Creditors had alleged that Ally had hastened ResCap's collapse by stripping some choice assets. A report by former bankruptcy Judge Arthur Gonzalez, the examiner in ResCap's bankruptcy, probed Ally's role.

That hefty study, which cost ResCap's estate about $80 million, has been kept under seal. Glenn said it will be released now that the sides have settled, although it was unclear exactly when the report would become available to the public.

Glenn said he planned to enter the order to unseal the report on Wednesday. "I hope you all enjoy reading the 2,235 pages," he quipped.

The government still owns about three-quarters of Ally, formerly a GM unit known as General Motors Acceptance Corp. Mortgages made by ResCap led to huge losses for Ally, and it still owes the government $10 billion.

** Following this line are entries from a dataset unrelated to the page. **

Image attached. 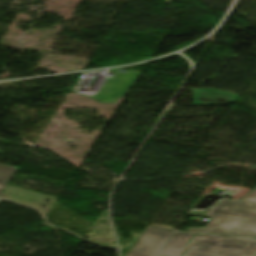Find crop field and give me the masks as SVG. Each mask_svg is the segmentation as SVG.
I'll use <instances>...</instances> for the list:
<instances>
[{
  "label": "crop field",
  "mask_w": 256,
  "mask_h": 256,
  "mask_svg": "<svg viewBox=\"0 0 256 256\" xmlns=\"http://www.w3.org/2000/svg\"><path fill=\"white\" fill-rule=\"evenodd\" d=\"M173 230L147 226L126 256H155Z\"/></svg>",
  "instance_id": "34b2d1b8"
},
{
  "label": "crop field",
  "mask_w": 256,
  "mask_h": 256,
  "mask_svg": "<svg viewBox=\"0 0 256 256\" xmlns=\"http://www.w3.org/2000/svg\"><path fill=\"white\" fill-rule=\"evenodd\" d=\"M116 71L117 70L111 71L115 72V74L112 78L106 81L103 89L101 88L102 90L100 93L97 96L92 97L93 99L102 102H114L117 97L126 95L140 75L138 72L127 71V73H116Z\"/></svg>",
  "instance_id": "412701ff"
},
{
  "label": "crop field",
  "mask_w": 256,
  "mask_h": 256,
  "mask_svg": "<svg viewBox=\"0 0 256 256\" xmlns=\"http://www.w3.org/2000/svg\"><path fill=\"white\" fill-rule=\"evenodd\" d=\"M15 169V166L0 164V192Z\"/></svg>",
  "instance_id": "dd49c442"
},
{
  "label": "crop field",
  "mask_w": 256,
  "mask_h": 256,
  "mask_svg": "<svg viewBox=\"0 0 256 256\" xmlns=\"http://www.w3.org/2000/svg\"><path fill=\"white\" fill-rule=\"evenodd\" d=\"M237 98L238 95L213 88L193 89V105L227 104Z\"/></svg>",
  "instance_id": "f4fd0767"
},
{
  "label": "crop field",
  "mask_w": 256,
  "mask_h": 256,
  "mask_svg": "<svg viewBox=\"0 0 256 256\" xmlns=\"http://www.w3.org/2000/svg\"><path fill=\"white\" fill-rule=\"evenodd\" d=\"M219 252L223 254H218ZM183 256H256V240L226 236H195L192 237Z\"/></svg>",
  "instance_id": "ac0d7876"
},
{
  "label": "crop field",
  "mask_w": 256,
  "mask_h": 256,
  "mask_svg": "<svg viewBox=\"0 0 256 256\" xmlns=\"http://www.w3.org/2000/svg\"><path fill=\"white\" fill-rule=\"evenodd\" d=\"M191 215L211 218L206 228L176 231L158 256H181L191 235L256 237V188L239 202L222 200L206 212L192 211Z\"/></svg>",
  "instance_id": "8a807250"
}]
</instances>
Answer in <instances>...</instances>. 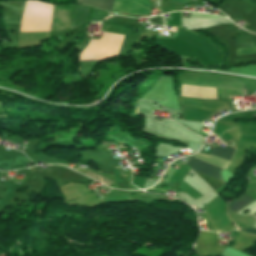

Ally would pay the Rescap estate $1.95 billion in cash and expects $150 million more to come from its insurers. The total proposed contribution is up from the $750 million it initially offered, which creditors lambasted as far too low.

BOON FOR BONDHOLDERS

The settlement could yield a profit for unsecured bondholders like Paulson & Co, which will receive $351 million or so, about 35 cents on the dollar for their roughly $1 billion in claims.

While Paulson has not disclosed what it paid for its stake, it likely acquired it at a discount, as the bonds were trading lower than 30 cents on the dollar last May, when ResCap filed for bankruptcy, according to bond tracking program TRACE.

MBIA and FGIC, which insured residential mortgage-backed securities issued by ResCap, stand to get a larger piece of the settlement pie, about $1 billion total. But they have had to pay billions of dollars in claims stemming from the failed securities and may have to pay more in the future.

Other bond insurers would get about $96 million.

Holders of residential mortgage-backed securities - of which there are more than 40,000 among 392 separate RMBS trusts - stand to recoup about $672 million.

The settlement also resolves litigation including a securities class action led by the New Jersey Carpenters Health Fund, which would receive $100 million. A trust created for the benefit of other private securities claimants would receive $226 million.

The case is In re Residential Capital LLC, U.S. Bankruptcy Court, Southern District of New York, No. 12-12020.